• **Task statement**
The required output is the exact run of lines below that opens at the line with "left ear: (346, 270)" and closes at the line with "right shoulder: (809, 289)".
-=-=-
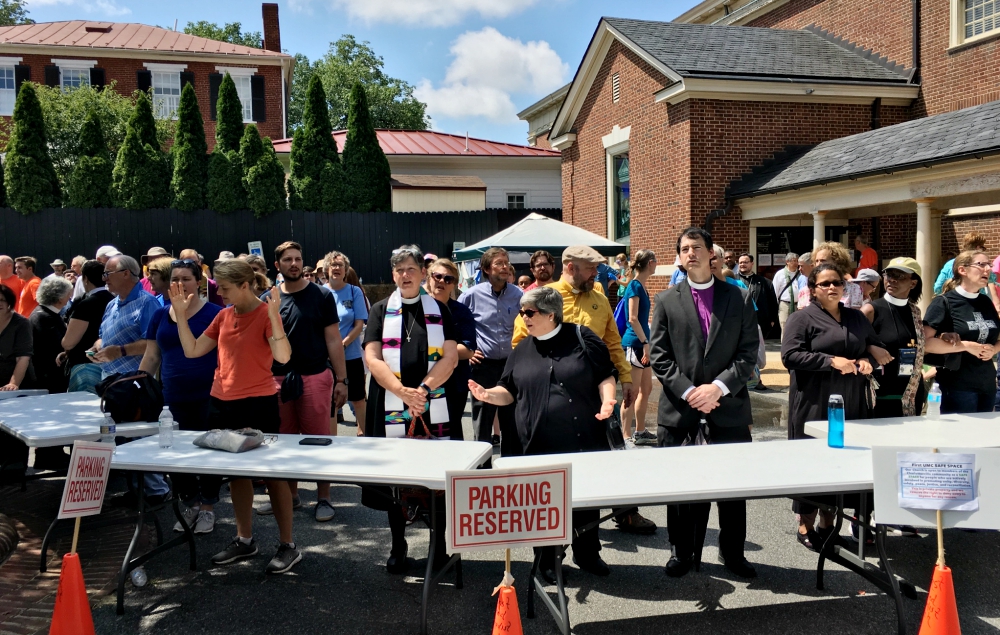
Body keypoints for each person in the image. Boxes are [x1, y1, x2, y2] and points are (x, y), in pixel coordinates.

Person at [470, 286, 617, 580]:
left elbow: (605, 374)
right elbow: (508, 391)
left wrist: (608, 400)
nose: (523, 318)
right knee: (544, 505)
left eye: (529, 312)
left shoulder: (581, 337)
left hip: (581, 439)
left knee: (585, 499)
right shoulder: (522, 349)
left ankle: (588, 553)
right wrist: (488, 395)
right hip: (535, 443)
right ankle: (547, 559)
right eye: (521, 312)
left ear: (551, 314)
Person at [512, 246, 653, 535]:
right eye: (591, 268)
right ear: (570, 267)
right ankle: (551, 552)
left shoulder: (599, 299)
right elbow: (520, 344)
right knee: (551, 477)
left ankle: (619, 519)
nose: (596, 273)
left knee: (605, 459)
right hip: (553, 402)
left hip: (595, 397)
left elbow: (613, 343)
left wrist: (625, 378)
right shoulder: (543, 299)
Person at [171, 258, 299, 573]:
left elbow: (283, 356)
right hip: (221, 402)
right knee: (236, 473)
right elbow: (193, 350)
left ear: (245, 285)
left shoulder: (267, 313)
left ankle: (288, 545)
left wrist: (275, 319)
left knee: (272, 474)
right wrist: (182, 317)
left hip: (259, 403)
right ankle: (245, 540)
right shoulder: (224, 316)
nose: (221, 294)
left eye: (225, 288)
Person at [650, 227, 758, 579]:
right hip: (680, 411)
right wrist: (689, 392)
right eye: (684, 249)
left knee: (732, 490)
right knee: (680, 490)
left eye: (697, 247)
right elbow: (660, 357)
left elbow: (747, 356)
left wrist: (717, 389)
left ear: (712, 253)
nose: (691, 253)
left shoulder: (738, 297)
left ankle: (733, 553)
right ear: (679, 257)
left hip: (728, 410)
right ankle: (681, 552)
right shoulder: (666, 301)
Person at [362, 245, 459, 574]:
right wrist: (402, 391)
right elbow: (372, 358)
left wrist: (423, 390)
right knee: (396, 476)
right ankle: (398, 543)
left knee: (437, 478)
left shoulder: (440, 311)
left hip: (433, 402)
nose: (405, 275)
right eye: (399, 270)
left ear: (422, 274)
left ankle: (440, 545)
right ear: (393, 275)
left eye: (411, 269)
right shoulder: (378, 311)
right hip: (391, 400)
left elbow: (450, 357)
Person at [781, 263, 881, 550]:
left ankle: (830, 519)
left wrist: (867, 363)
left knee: (842, 461)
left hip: (851, 401)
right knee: (812, 462)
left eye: (837, 282)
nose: (832, 287)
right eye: (824, 283)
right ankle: (805, 522)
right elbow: (790, 355)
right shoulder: (802, 318)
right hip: (814, 402)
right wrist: (830, 361)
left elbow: (873, 348)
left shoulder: (856, 318)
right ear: (813, 289)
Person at [258, 242, 348, 523]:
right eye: (287, 260)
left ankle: (324, 497)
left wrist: (342, 380)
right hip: (277, 380)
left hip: (315, 377)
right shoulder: (267, 299)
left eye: (298, 258)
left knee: (319, 440)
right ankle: (290, 496)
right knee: (283, 441)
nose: (294, 264)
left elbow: (333, 339)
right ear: (278, 265)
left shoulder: (321, 296)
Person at [139, 259, 223, 535]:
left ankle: (208, 508)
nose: (180, 284)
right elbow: (152, 356)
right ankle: (190, 503)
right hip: (171, 396)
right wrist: (139, 388)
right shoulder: (160, 315)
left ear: (198, 282)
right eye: (175, 279)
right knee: (175, 452)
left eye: (186, 278)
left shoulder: (215, 313)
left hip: (209, 394)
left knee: (209, 451)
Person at [91, 254, 170, 503]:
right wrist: (99, 347)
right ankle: (136, 489)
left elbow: (152, 344)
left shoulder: (147, 304)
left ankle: (156, 491)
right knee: (121, 437)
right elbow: (103, 334)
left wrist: (120, 351)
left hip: (136, 383)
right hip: (112, 381)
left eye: (108, 273)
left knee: (140, 436)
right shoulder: (112, 303)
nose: (104, 279)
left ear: (126, 273)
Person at [862, 258, 955, 418]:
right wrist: (871, 347)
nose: (892, 280)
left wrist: (943, 335)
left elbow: (918, 342)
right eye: (888, 274)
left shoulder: (915, 312)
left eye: (899, 276)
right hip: (881, 395)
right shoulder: (871, 310)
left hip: (911, 393)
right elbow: (851, 342)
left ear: (912, 283)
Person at [459, 247, 522, 455]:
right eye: (499, 263)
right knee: (483, 420)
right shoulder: (471, 296)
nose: (505, 267)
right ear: (487, 269)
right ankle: (482, 468)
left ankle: (511, 464)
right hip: (483, 366)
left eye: (506, 262)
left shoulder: (518, 295)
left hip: (511, 366)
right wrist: (468, 350)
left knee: (511, 418)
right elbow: (455, 323)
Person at [924, 250, 1000, 414]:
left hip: (986, 384)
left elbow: (997, 338)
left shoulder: (985, 302)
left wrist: (994, 349)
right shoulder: (944, 302)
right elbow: (926, 343)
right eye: (981, 264)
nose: (988, 269)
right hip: (957, 385)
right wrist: (965, 346)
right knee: (960, 438)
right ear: (962, 270)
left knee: (984, 438)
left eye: (989, 265)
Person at [425, 258, 478, 440]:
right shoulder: (415, 308)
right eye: (437, 276)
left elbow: (469, 348)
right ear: (428, 278)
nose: (441, 281)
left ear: (454, 284)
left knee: (452, 432)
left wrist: (438, 353)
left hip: (454, 384)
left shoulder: (461, 311)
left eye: (448, 279)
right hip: (421, 381)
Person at [325, 251, 369, 434]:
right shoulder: (320, 293)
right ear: (327, 269)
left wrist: (342, 344)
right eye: (333, 265)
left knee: (358, 399)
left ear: (346, 270)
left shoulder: (354, 291)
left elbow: (359, 324)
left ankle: (368, 438)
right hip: (326, 358)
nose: (337, 268)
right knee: (331, 404)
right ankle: (332, 444)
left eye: (340, 265)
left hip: (351, 355)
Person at [620, 249, 657, 445]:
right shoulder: (634, 286)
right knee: (631, 392)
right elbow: (632, 318)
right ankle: (625, 435)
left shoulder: (641, 286)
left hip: (643, 343)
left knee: (647, 388)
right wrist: (645, 343)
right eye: (656, 261)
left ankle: (640, 431)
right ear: (650, 263)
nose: (656, 264)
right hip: (635, 343)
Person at [61, 260, 114, 393]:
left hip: (86, 368)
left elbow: (68, 343)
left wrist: (65, 346)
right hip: (111, 366)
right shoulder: (115, 300)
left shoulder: (86, 305)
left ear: (85, 278)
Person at [30, 277, 73, 394]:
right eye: (68, 295)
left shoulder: (44, 312)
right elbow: (59, 344)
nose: (69, 298)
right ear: (59, 298)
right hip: (49, 376)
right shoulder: (44, 317)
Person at [933, 232, 999, 301]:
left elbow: (937, 288)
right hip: (976, 302)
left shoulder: (949, 264)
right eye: (983, 248)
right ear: (978, 247)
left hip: (953, 302)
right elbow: (993, 279)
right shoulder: (980, 265)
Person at [0, 284, 33, 391]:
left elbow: (23, 357)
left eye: (2, 300)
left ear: (9, 302)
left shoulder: (21, 323)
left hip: (18, 384)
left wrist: (13, 384)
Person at [736, 253, 776, 340]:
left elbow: (772, 301)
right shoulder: (733, 281)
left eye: (745, 262)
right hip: (738, 320)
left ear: (752, 263)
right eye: (740, 263)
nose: (742, 265)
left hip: (759, 321)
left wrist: (772, 320)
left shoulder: (764, 282)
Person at [812, 242, 864, 309]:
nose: (818, 264)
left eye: (823, 261)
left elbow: (855, 317)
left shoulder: (854, 289)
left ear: (837, 262)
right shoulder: (809, 289)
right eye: (816, 261)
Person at [774, 252, 804, 336]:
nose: (796, 263)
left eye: (797, 261)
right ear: (787, 262)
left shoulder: (801, 273)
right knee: (785, 327)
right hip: (785, 305)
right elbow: (775, 290)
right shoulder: (780, 274)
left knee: (798, 327)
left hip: (799, 305)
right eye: (793, 261)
-=-=-
• **Result of this exercise**
left ear: (346, 270)
left shoulder: (354, 291)
left elbow: (359, 324)
left ankle: (368, 438)
right hip: (326, 358)
nose: (337, 268)
right knee: (331, 404)
right ankle: (332, 444)
left eye: (340, 265)
left hip: (351, 355)
Person at [620, 249, 657, 445]:
right shoulder: (634, 286)
right knee: (631, 392)
right elbow: (632, 318)
right ankle: (625, 435)
left shoulder: (641, 286)
left hip: (643, 343)
left knee: (647, 388)
right wrist: (645, 343)
right eye: (656, 261)
left ankle: (640, 431)
right ear: (650, 263)
nose: (656, 264)
right hip: (635, 343)
Person at [61, 260, 114, 393]:
left hip: (86, 368)
left elbow: (68, 343)
left wrist: (65, 346)
right hip: (111, 366)
right shoulder: (115, 300)
left shoulder: (86, 305)
left ear: (85, 278)
Person at [30, 277, 73, 394]:
right eye: (68, 295)
left shoulder: (44, 312)
right elbow: (59, 344)
nose: (69, 298)
right ear: (59, 298)
right hip: (49, 376)
right shoulder: (44, 317)
Person at [933, 232, 999, 301]:
left elbow: (937, 288)
right hip: (976, 302)
left shoulder: (949, 264)
right eye: (983, 248)
right ear: (978, 247)
left hip: (953, 302)
right elbow: (993, 279)
right shoulder: (980, 265)
Person at [0, 284, 33, 391]:
left elbow: (23, 357)
left eye: (2, 300)
left ear: (9, 302)
left shoulder: (21, 323)
left hip: (18, 384)
left wrist: (13, 384)
Person at [736, 253, 776, 340]:
left elbow: (772, 301)
right shoulder: (733, 281)
left eye: (745, 262)
right hip: (738, 320)
left ear: (752, 263)
right eye: (740, 263)
nose: (742, 265)
left hip: (759, 321)
left wrist: (772, 320)
left shoulder: (764, 282)
Person at [812, 242, 864, 309]:
nose: (818, 264)
left eye: (823, 261)
left elbow: (855, 317)
left shoulder: (854, 289)
left ear: (837, 262)
right shoulder: (809, 289)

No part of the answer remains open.